いつものように煙草をふかしながら、右耳に残る受話器越しの言葉を反芻してみる。
「是非、入社して頂きたいと思います」
是非、というフレーズに少々引っかかりを覚えた俺は、間抜けた返事しか返せないでいた。どこをどうして是非なのか、今ひとつピンとこなかったのだ。
今日も面接。自分の価値を企業に計らせる、人間味に欠けた作業。彼らの基準はどこに設けてあるのだろうかと、いつもと同じような疑問を抱く。日本一の車メーカーも、世界を股にかける鉄鋼商社も、古都に唯一の店舗を持つ事務器販売会社も、欲する人材は同じはずなのに。コミュニケーション能力があり、チャレンジ精神旺盛で、広い視野を持てる人材。

何だそりゃ。

つまりは、自分より優れた人間がいるかどうか。いなければ内定。いれば、今後の飛躍と懸賞を祈られるだけだ。

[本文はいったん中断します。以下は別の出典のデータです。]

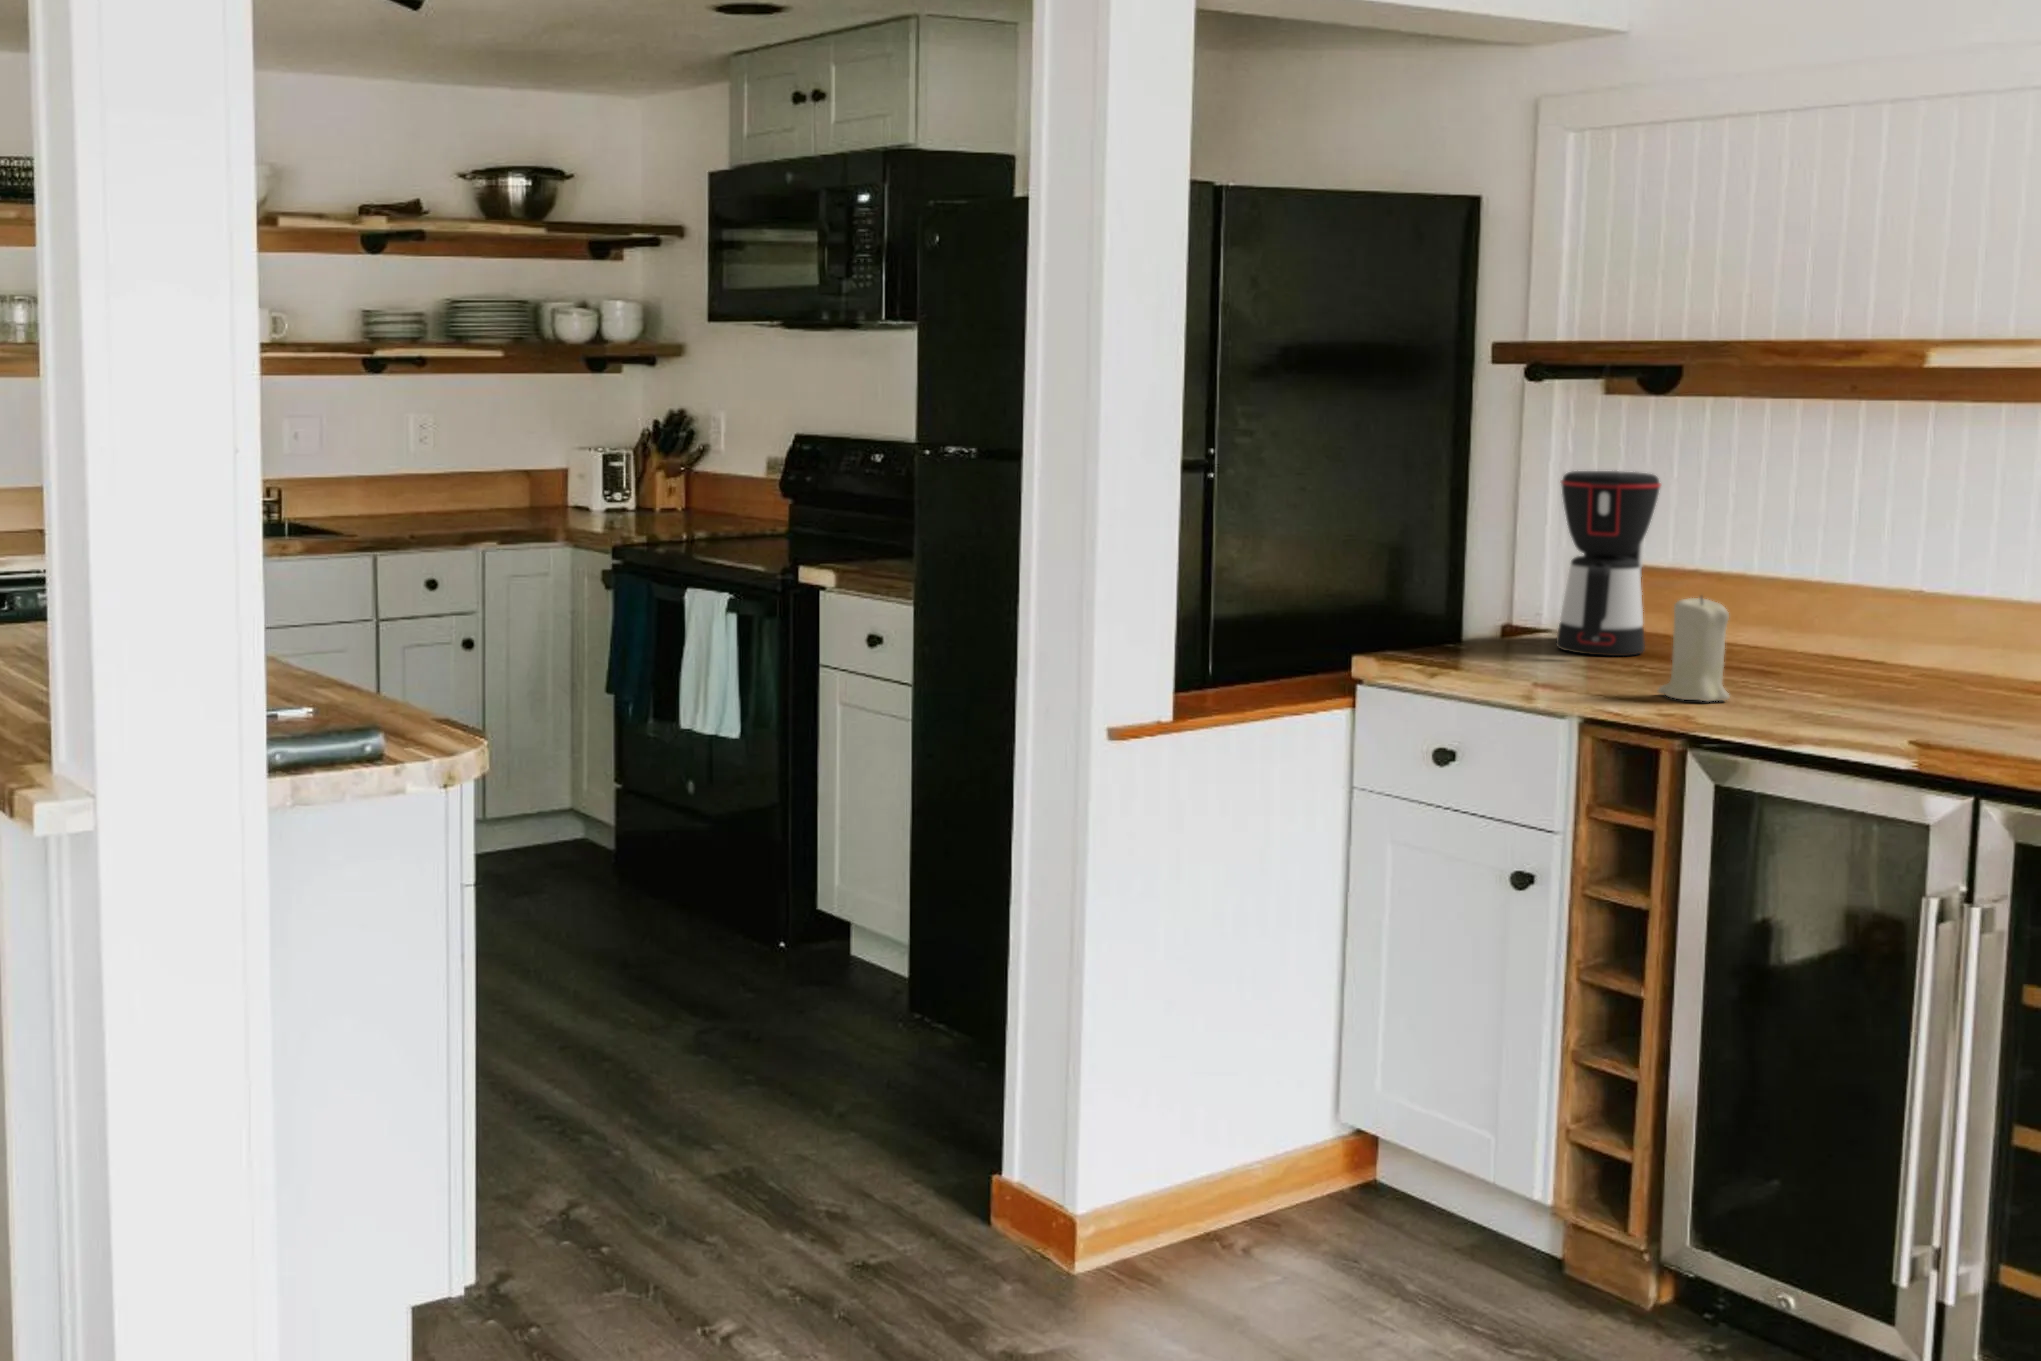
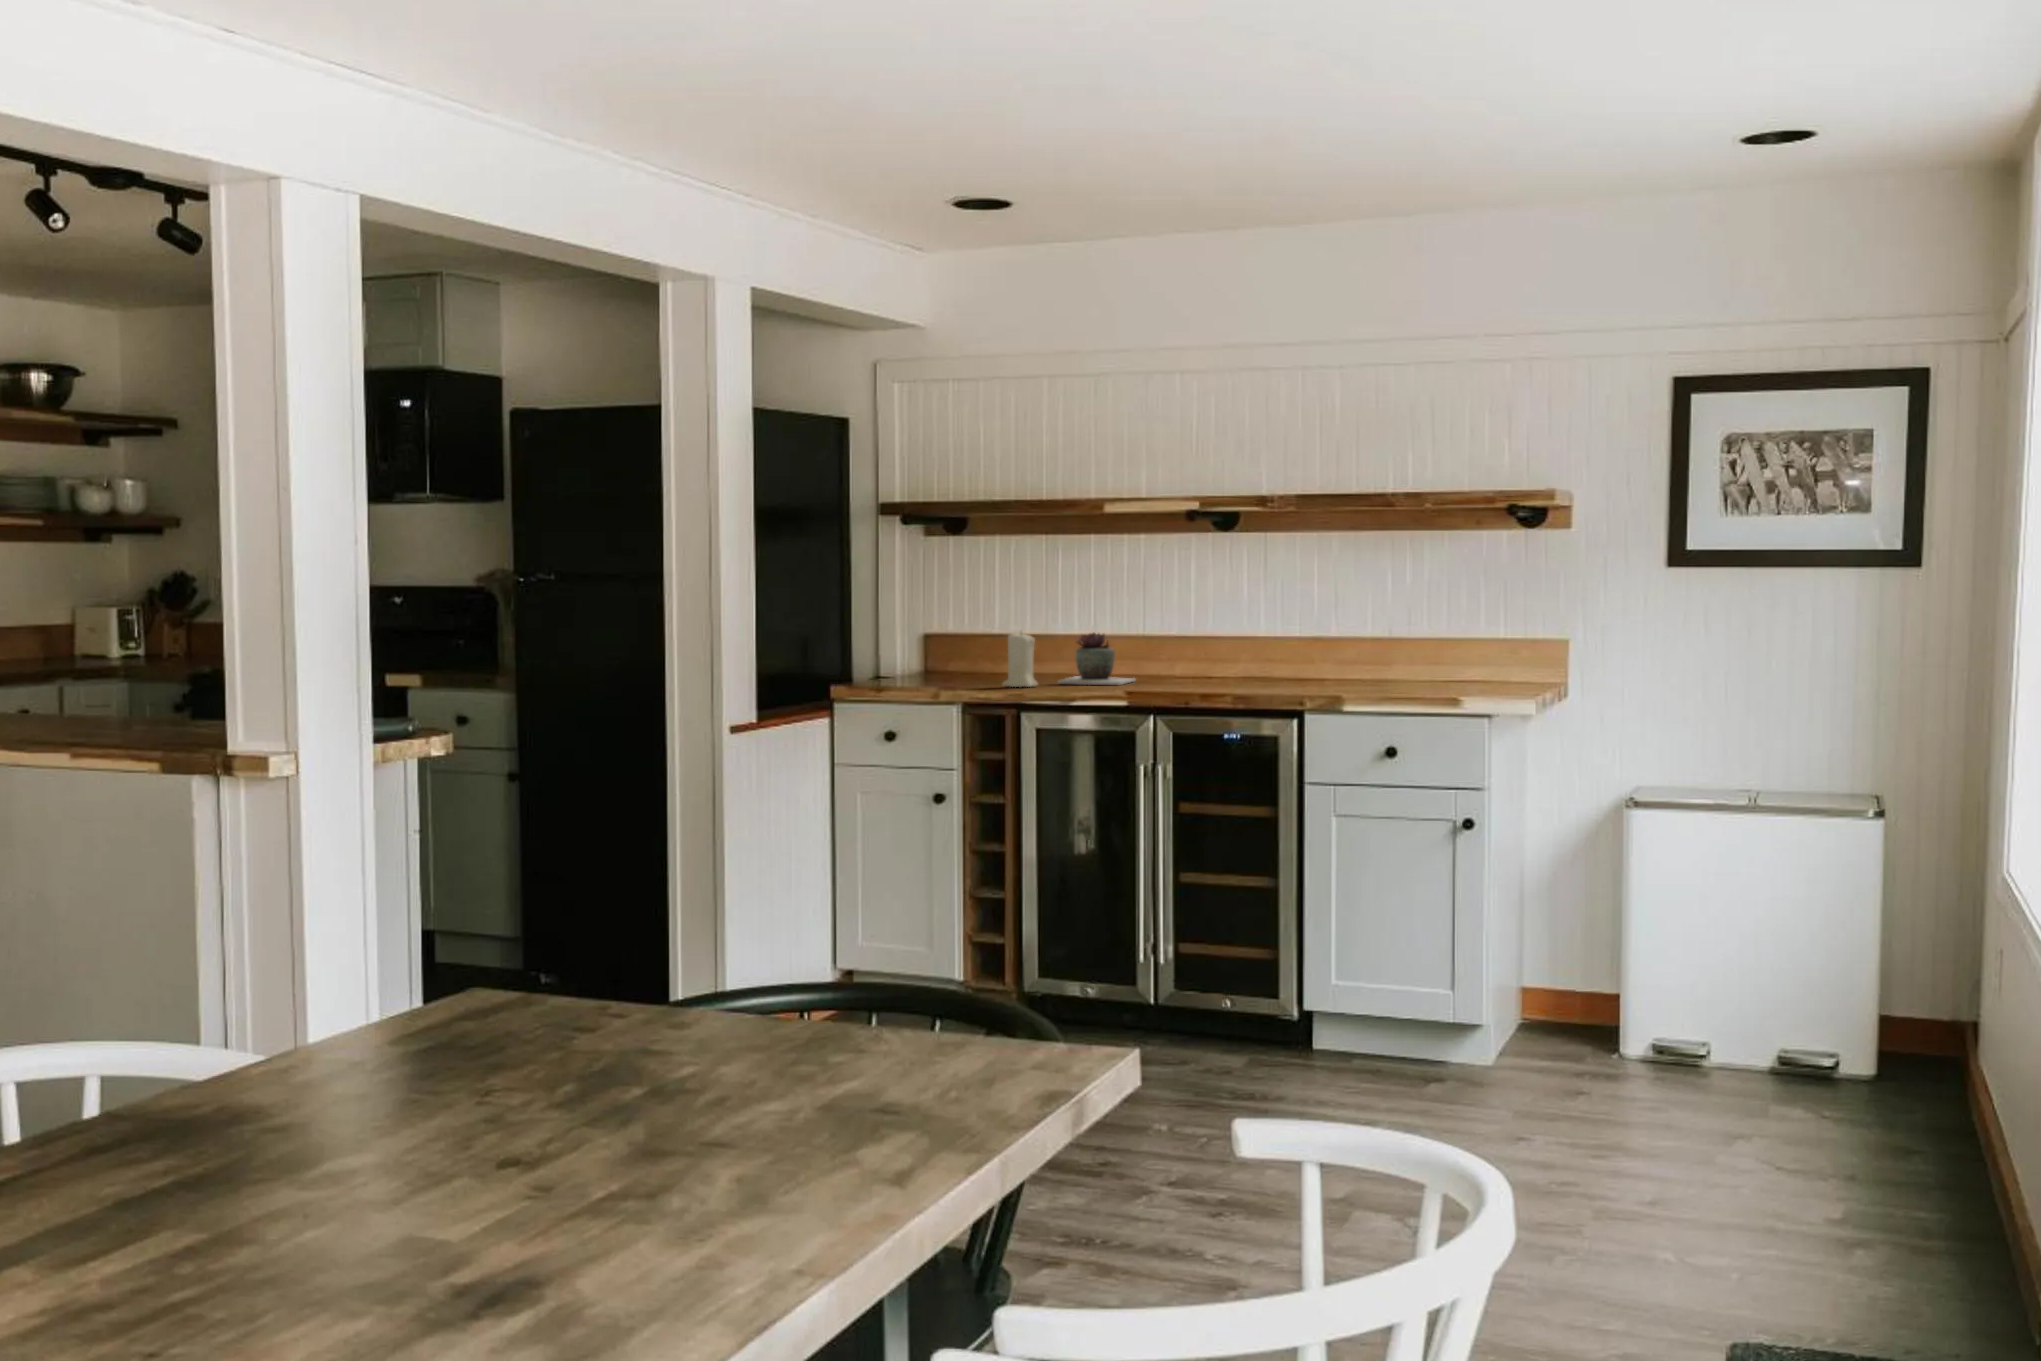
coffee maker: present [1556,471,1661,656] -> none [920,575,973,679]
succulent plant: none [1783,602,1971,713] -> present [1058,633,1135,685]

取ってつけたような人材像を無視し続け、好き放題喋り続けた俺は、結局、負け組エリアに片足を突っ込むことになった。
まぁ、流石に、「最近心に残ったニュースは?」と聞かれて、『桑田真澄の引退』と胸を張って答えたのはまずかったとは思うが。
やれやれ。
ため息は紫煙と混ざり、湿度の高い大気に霧散した。
とにかく、内定承諾書にサインするのはまだ後になりそうだ。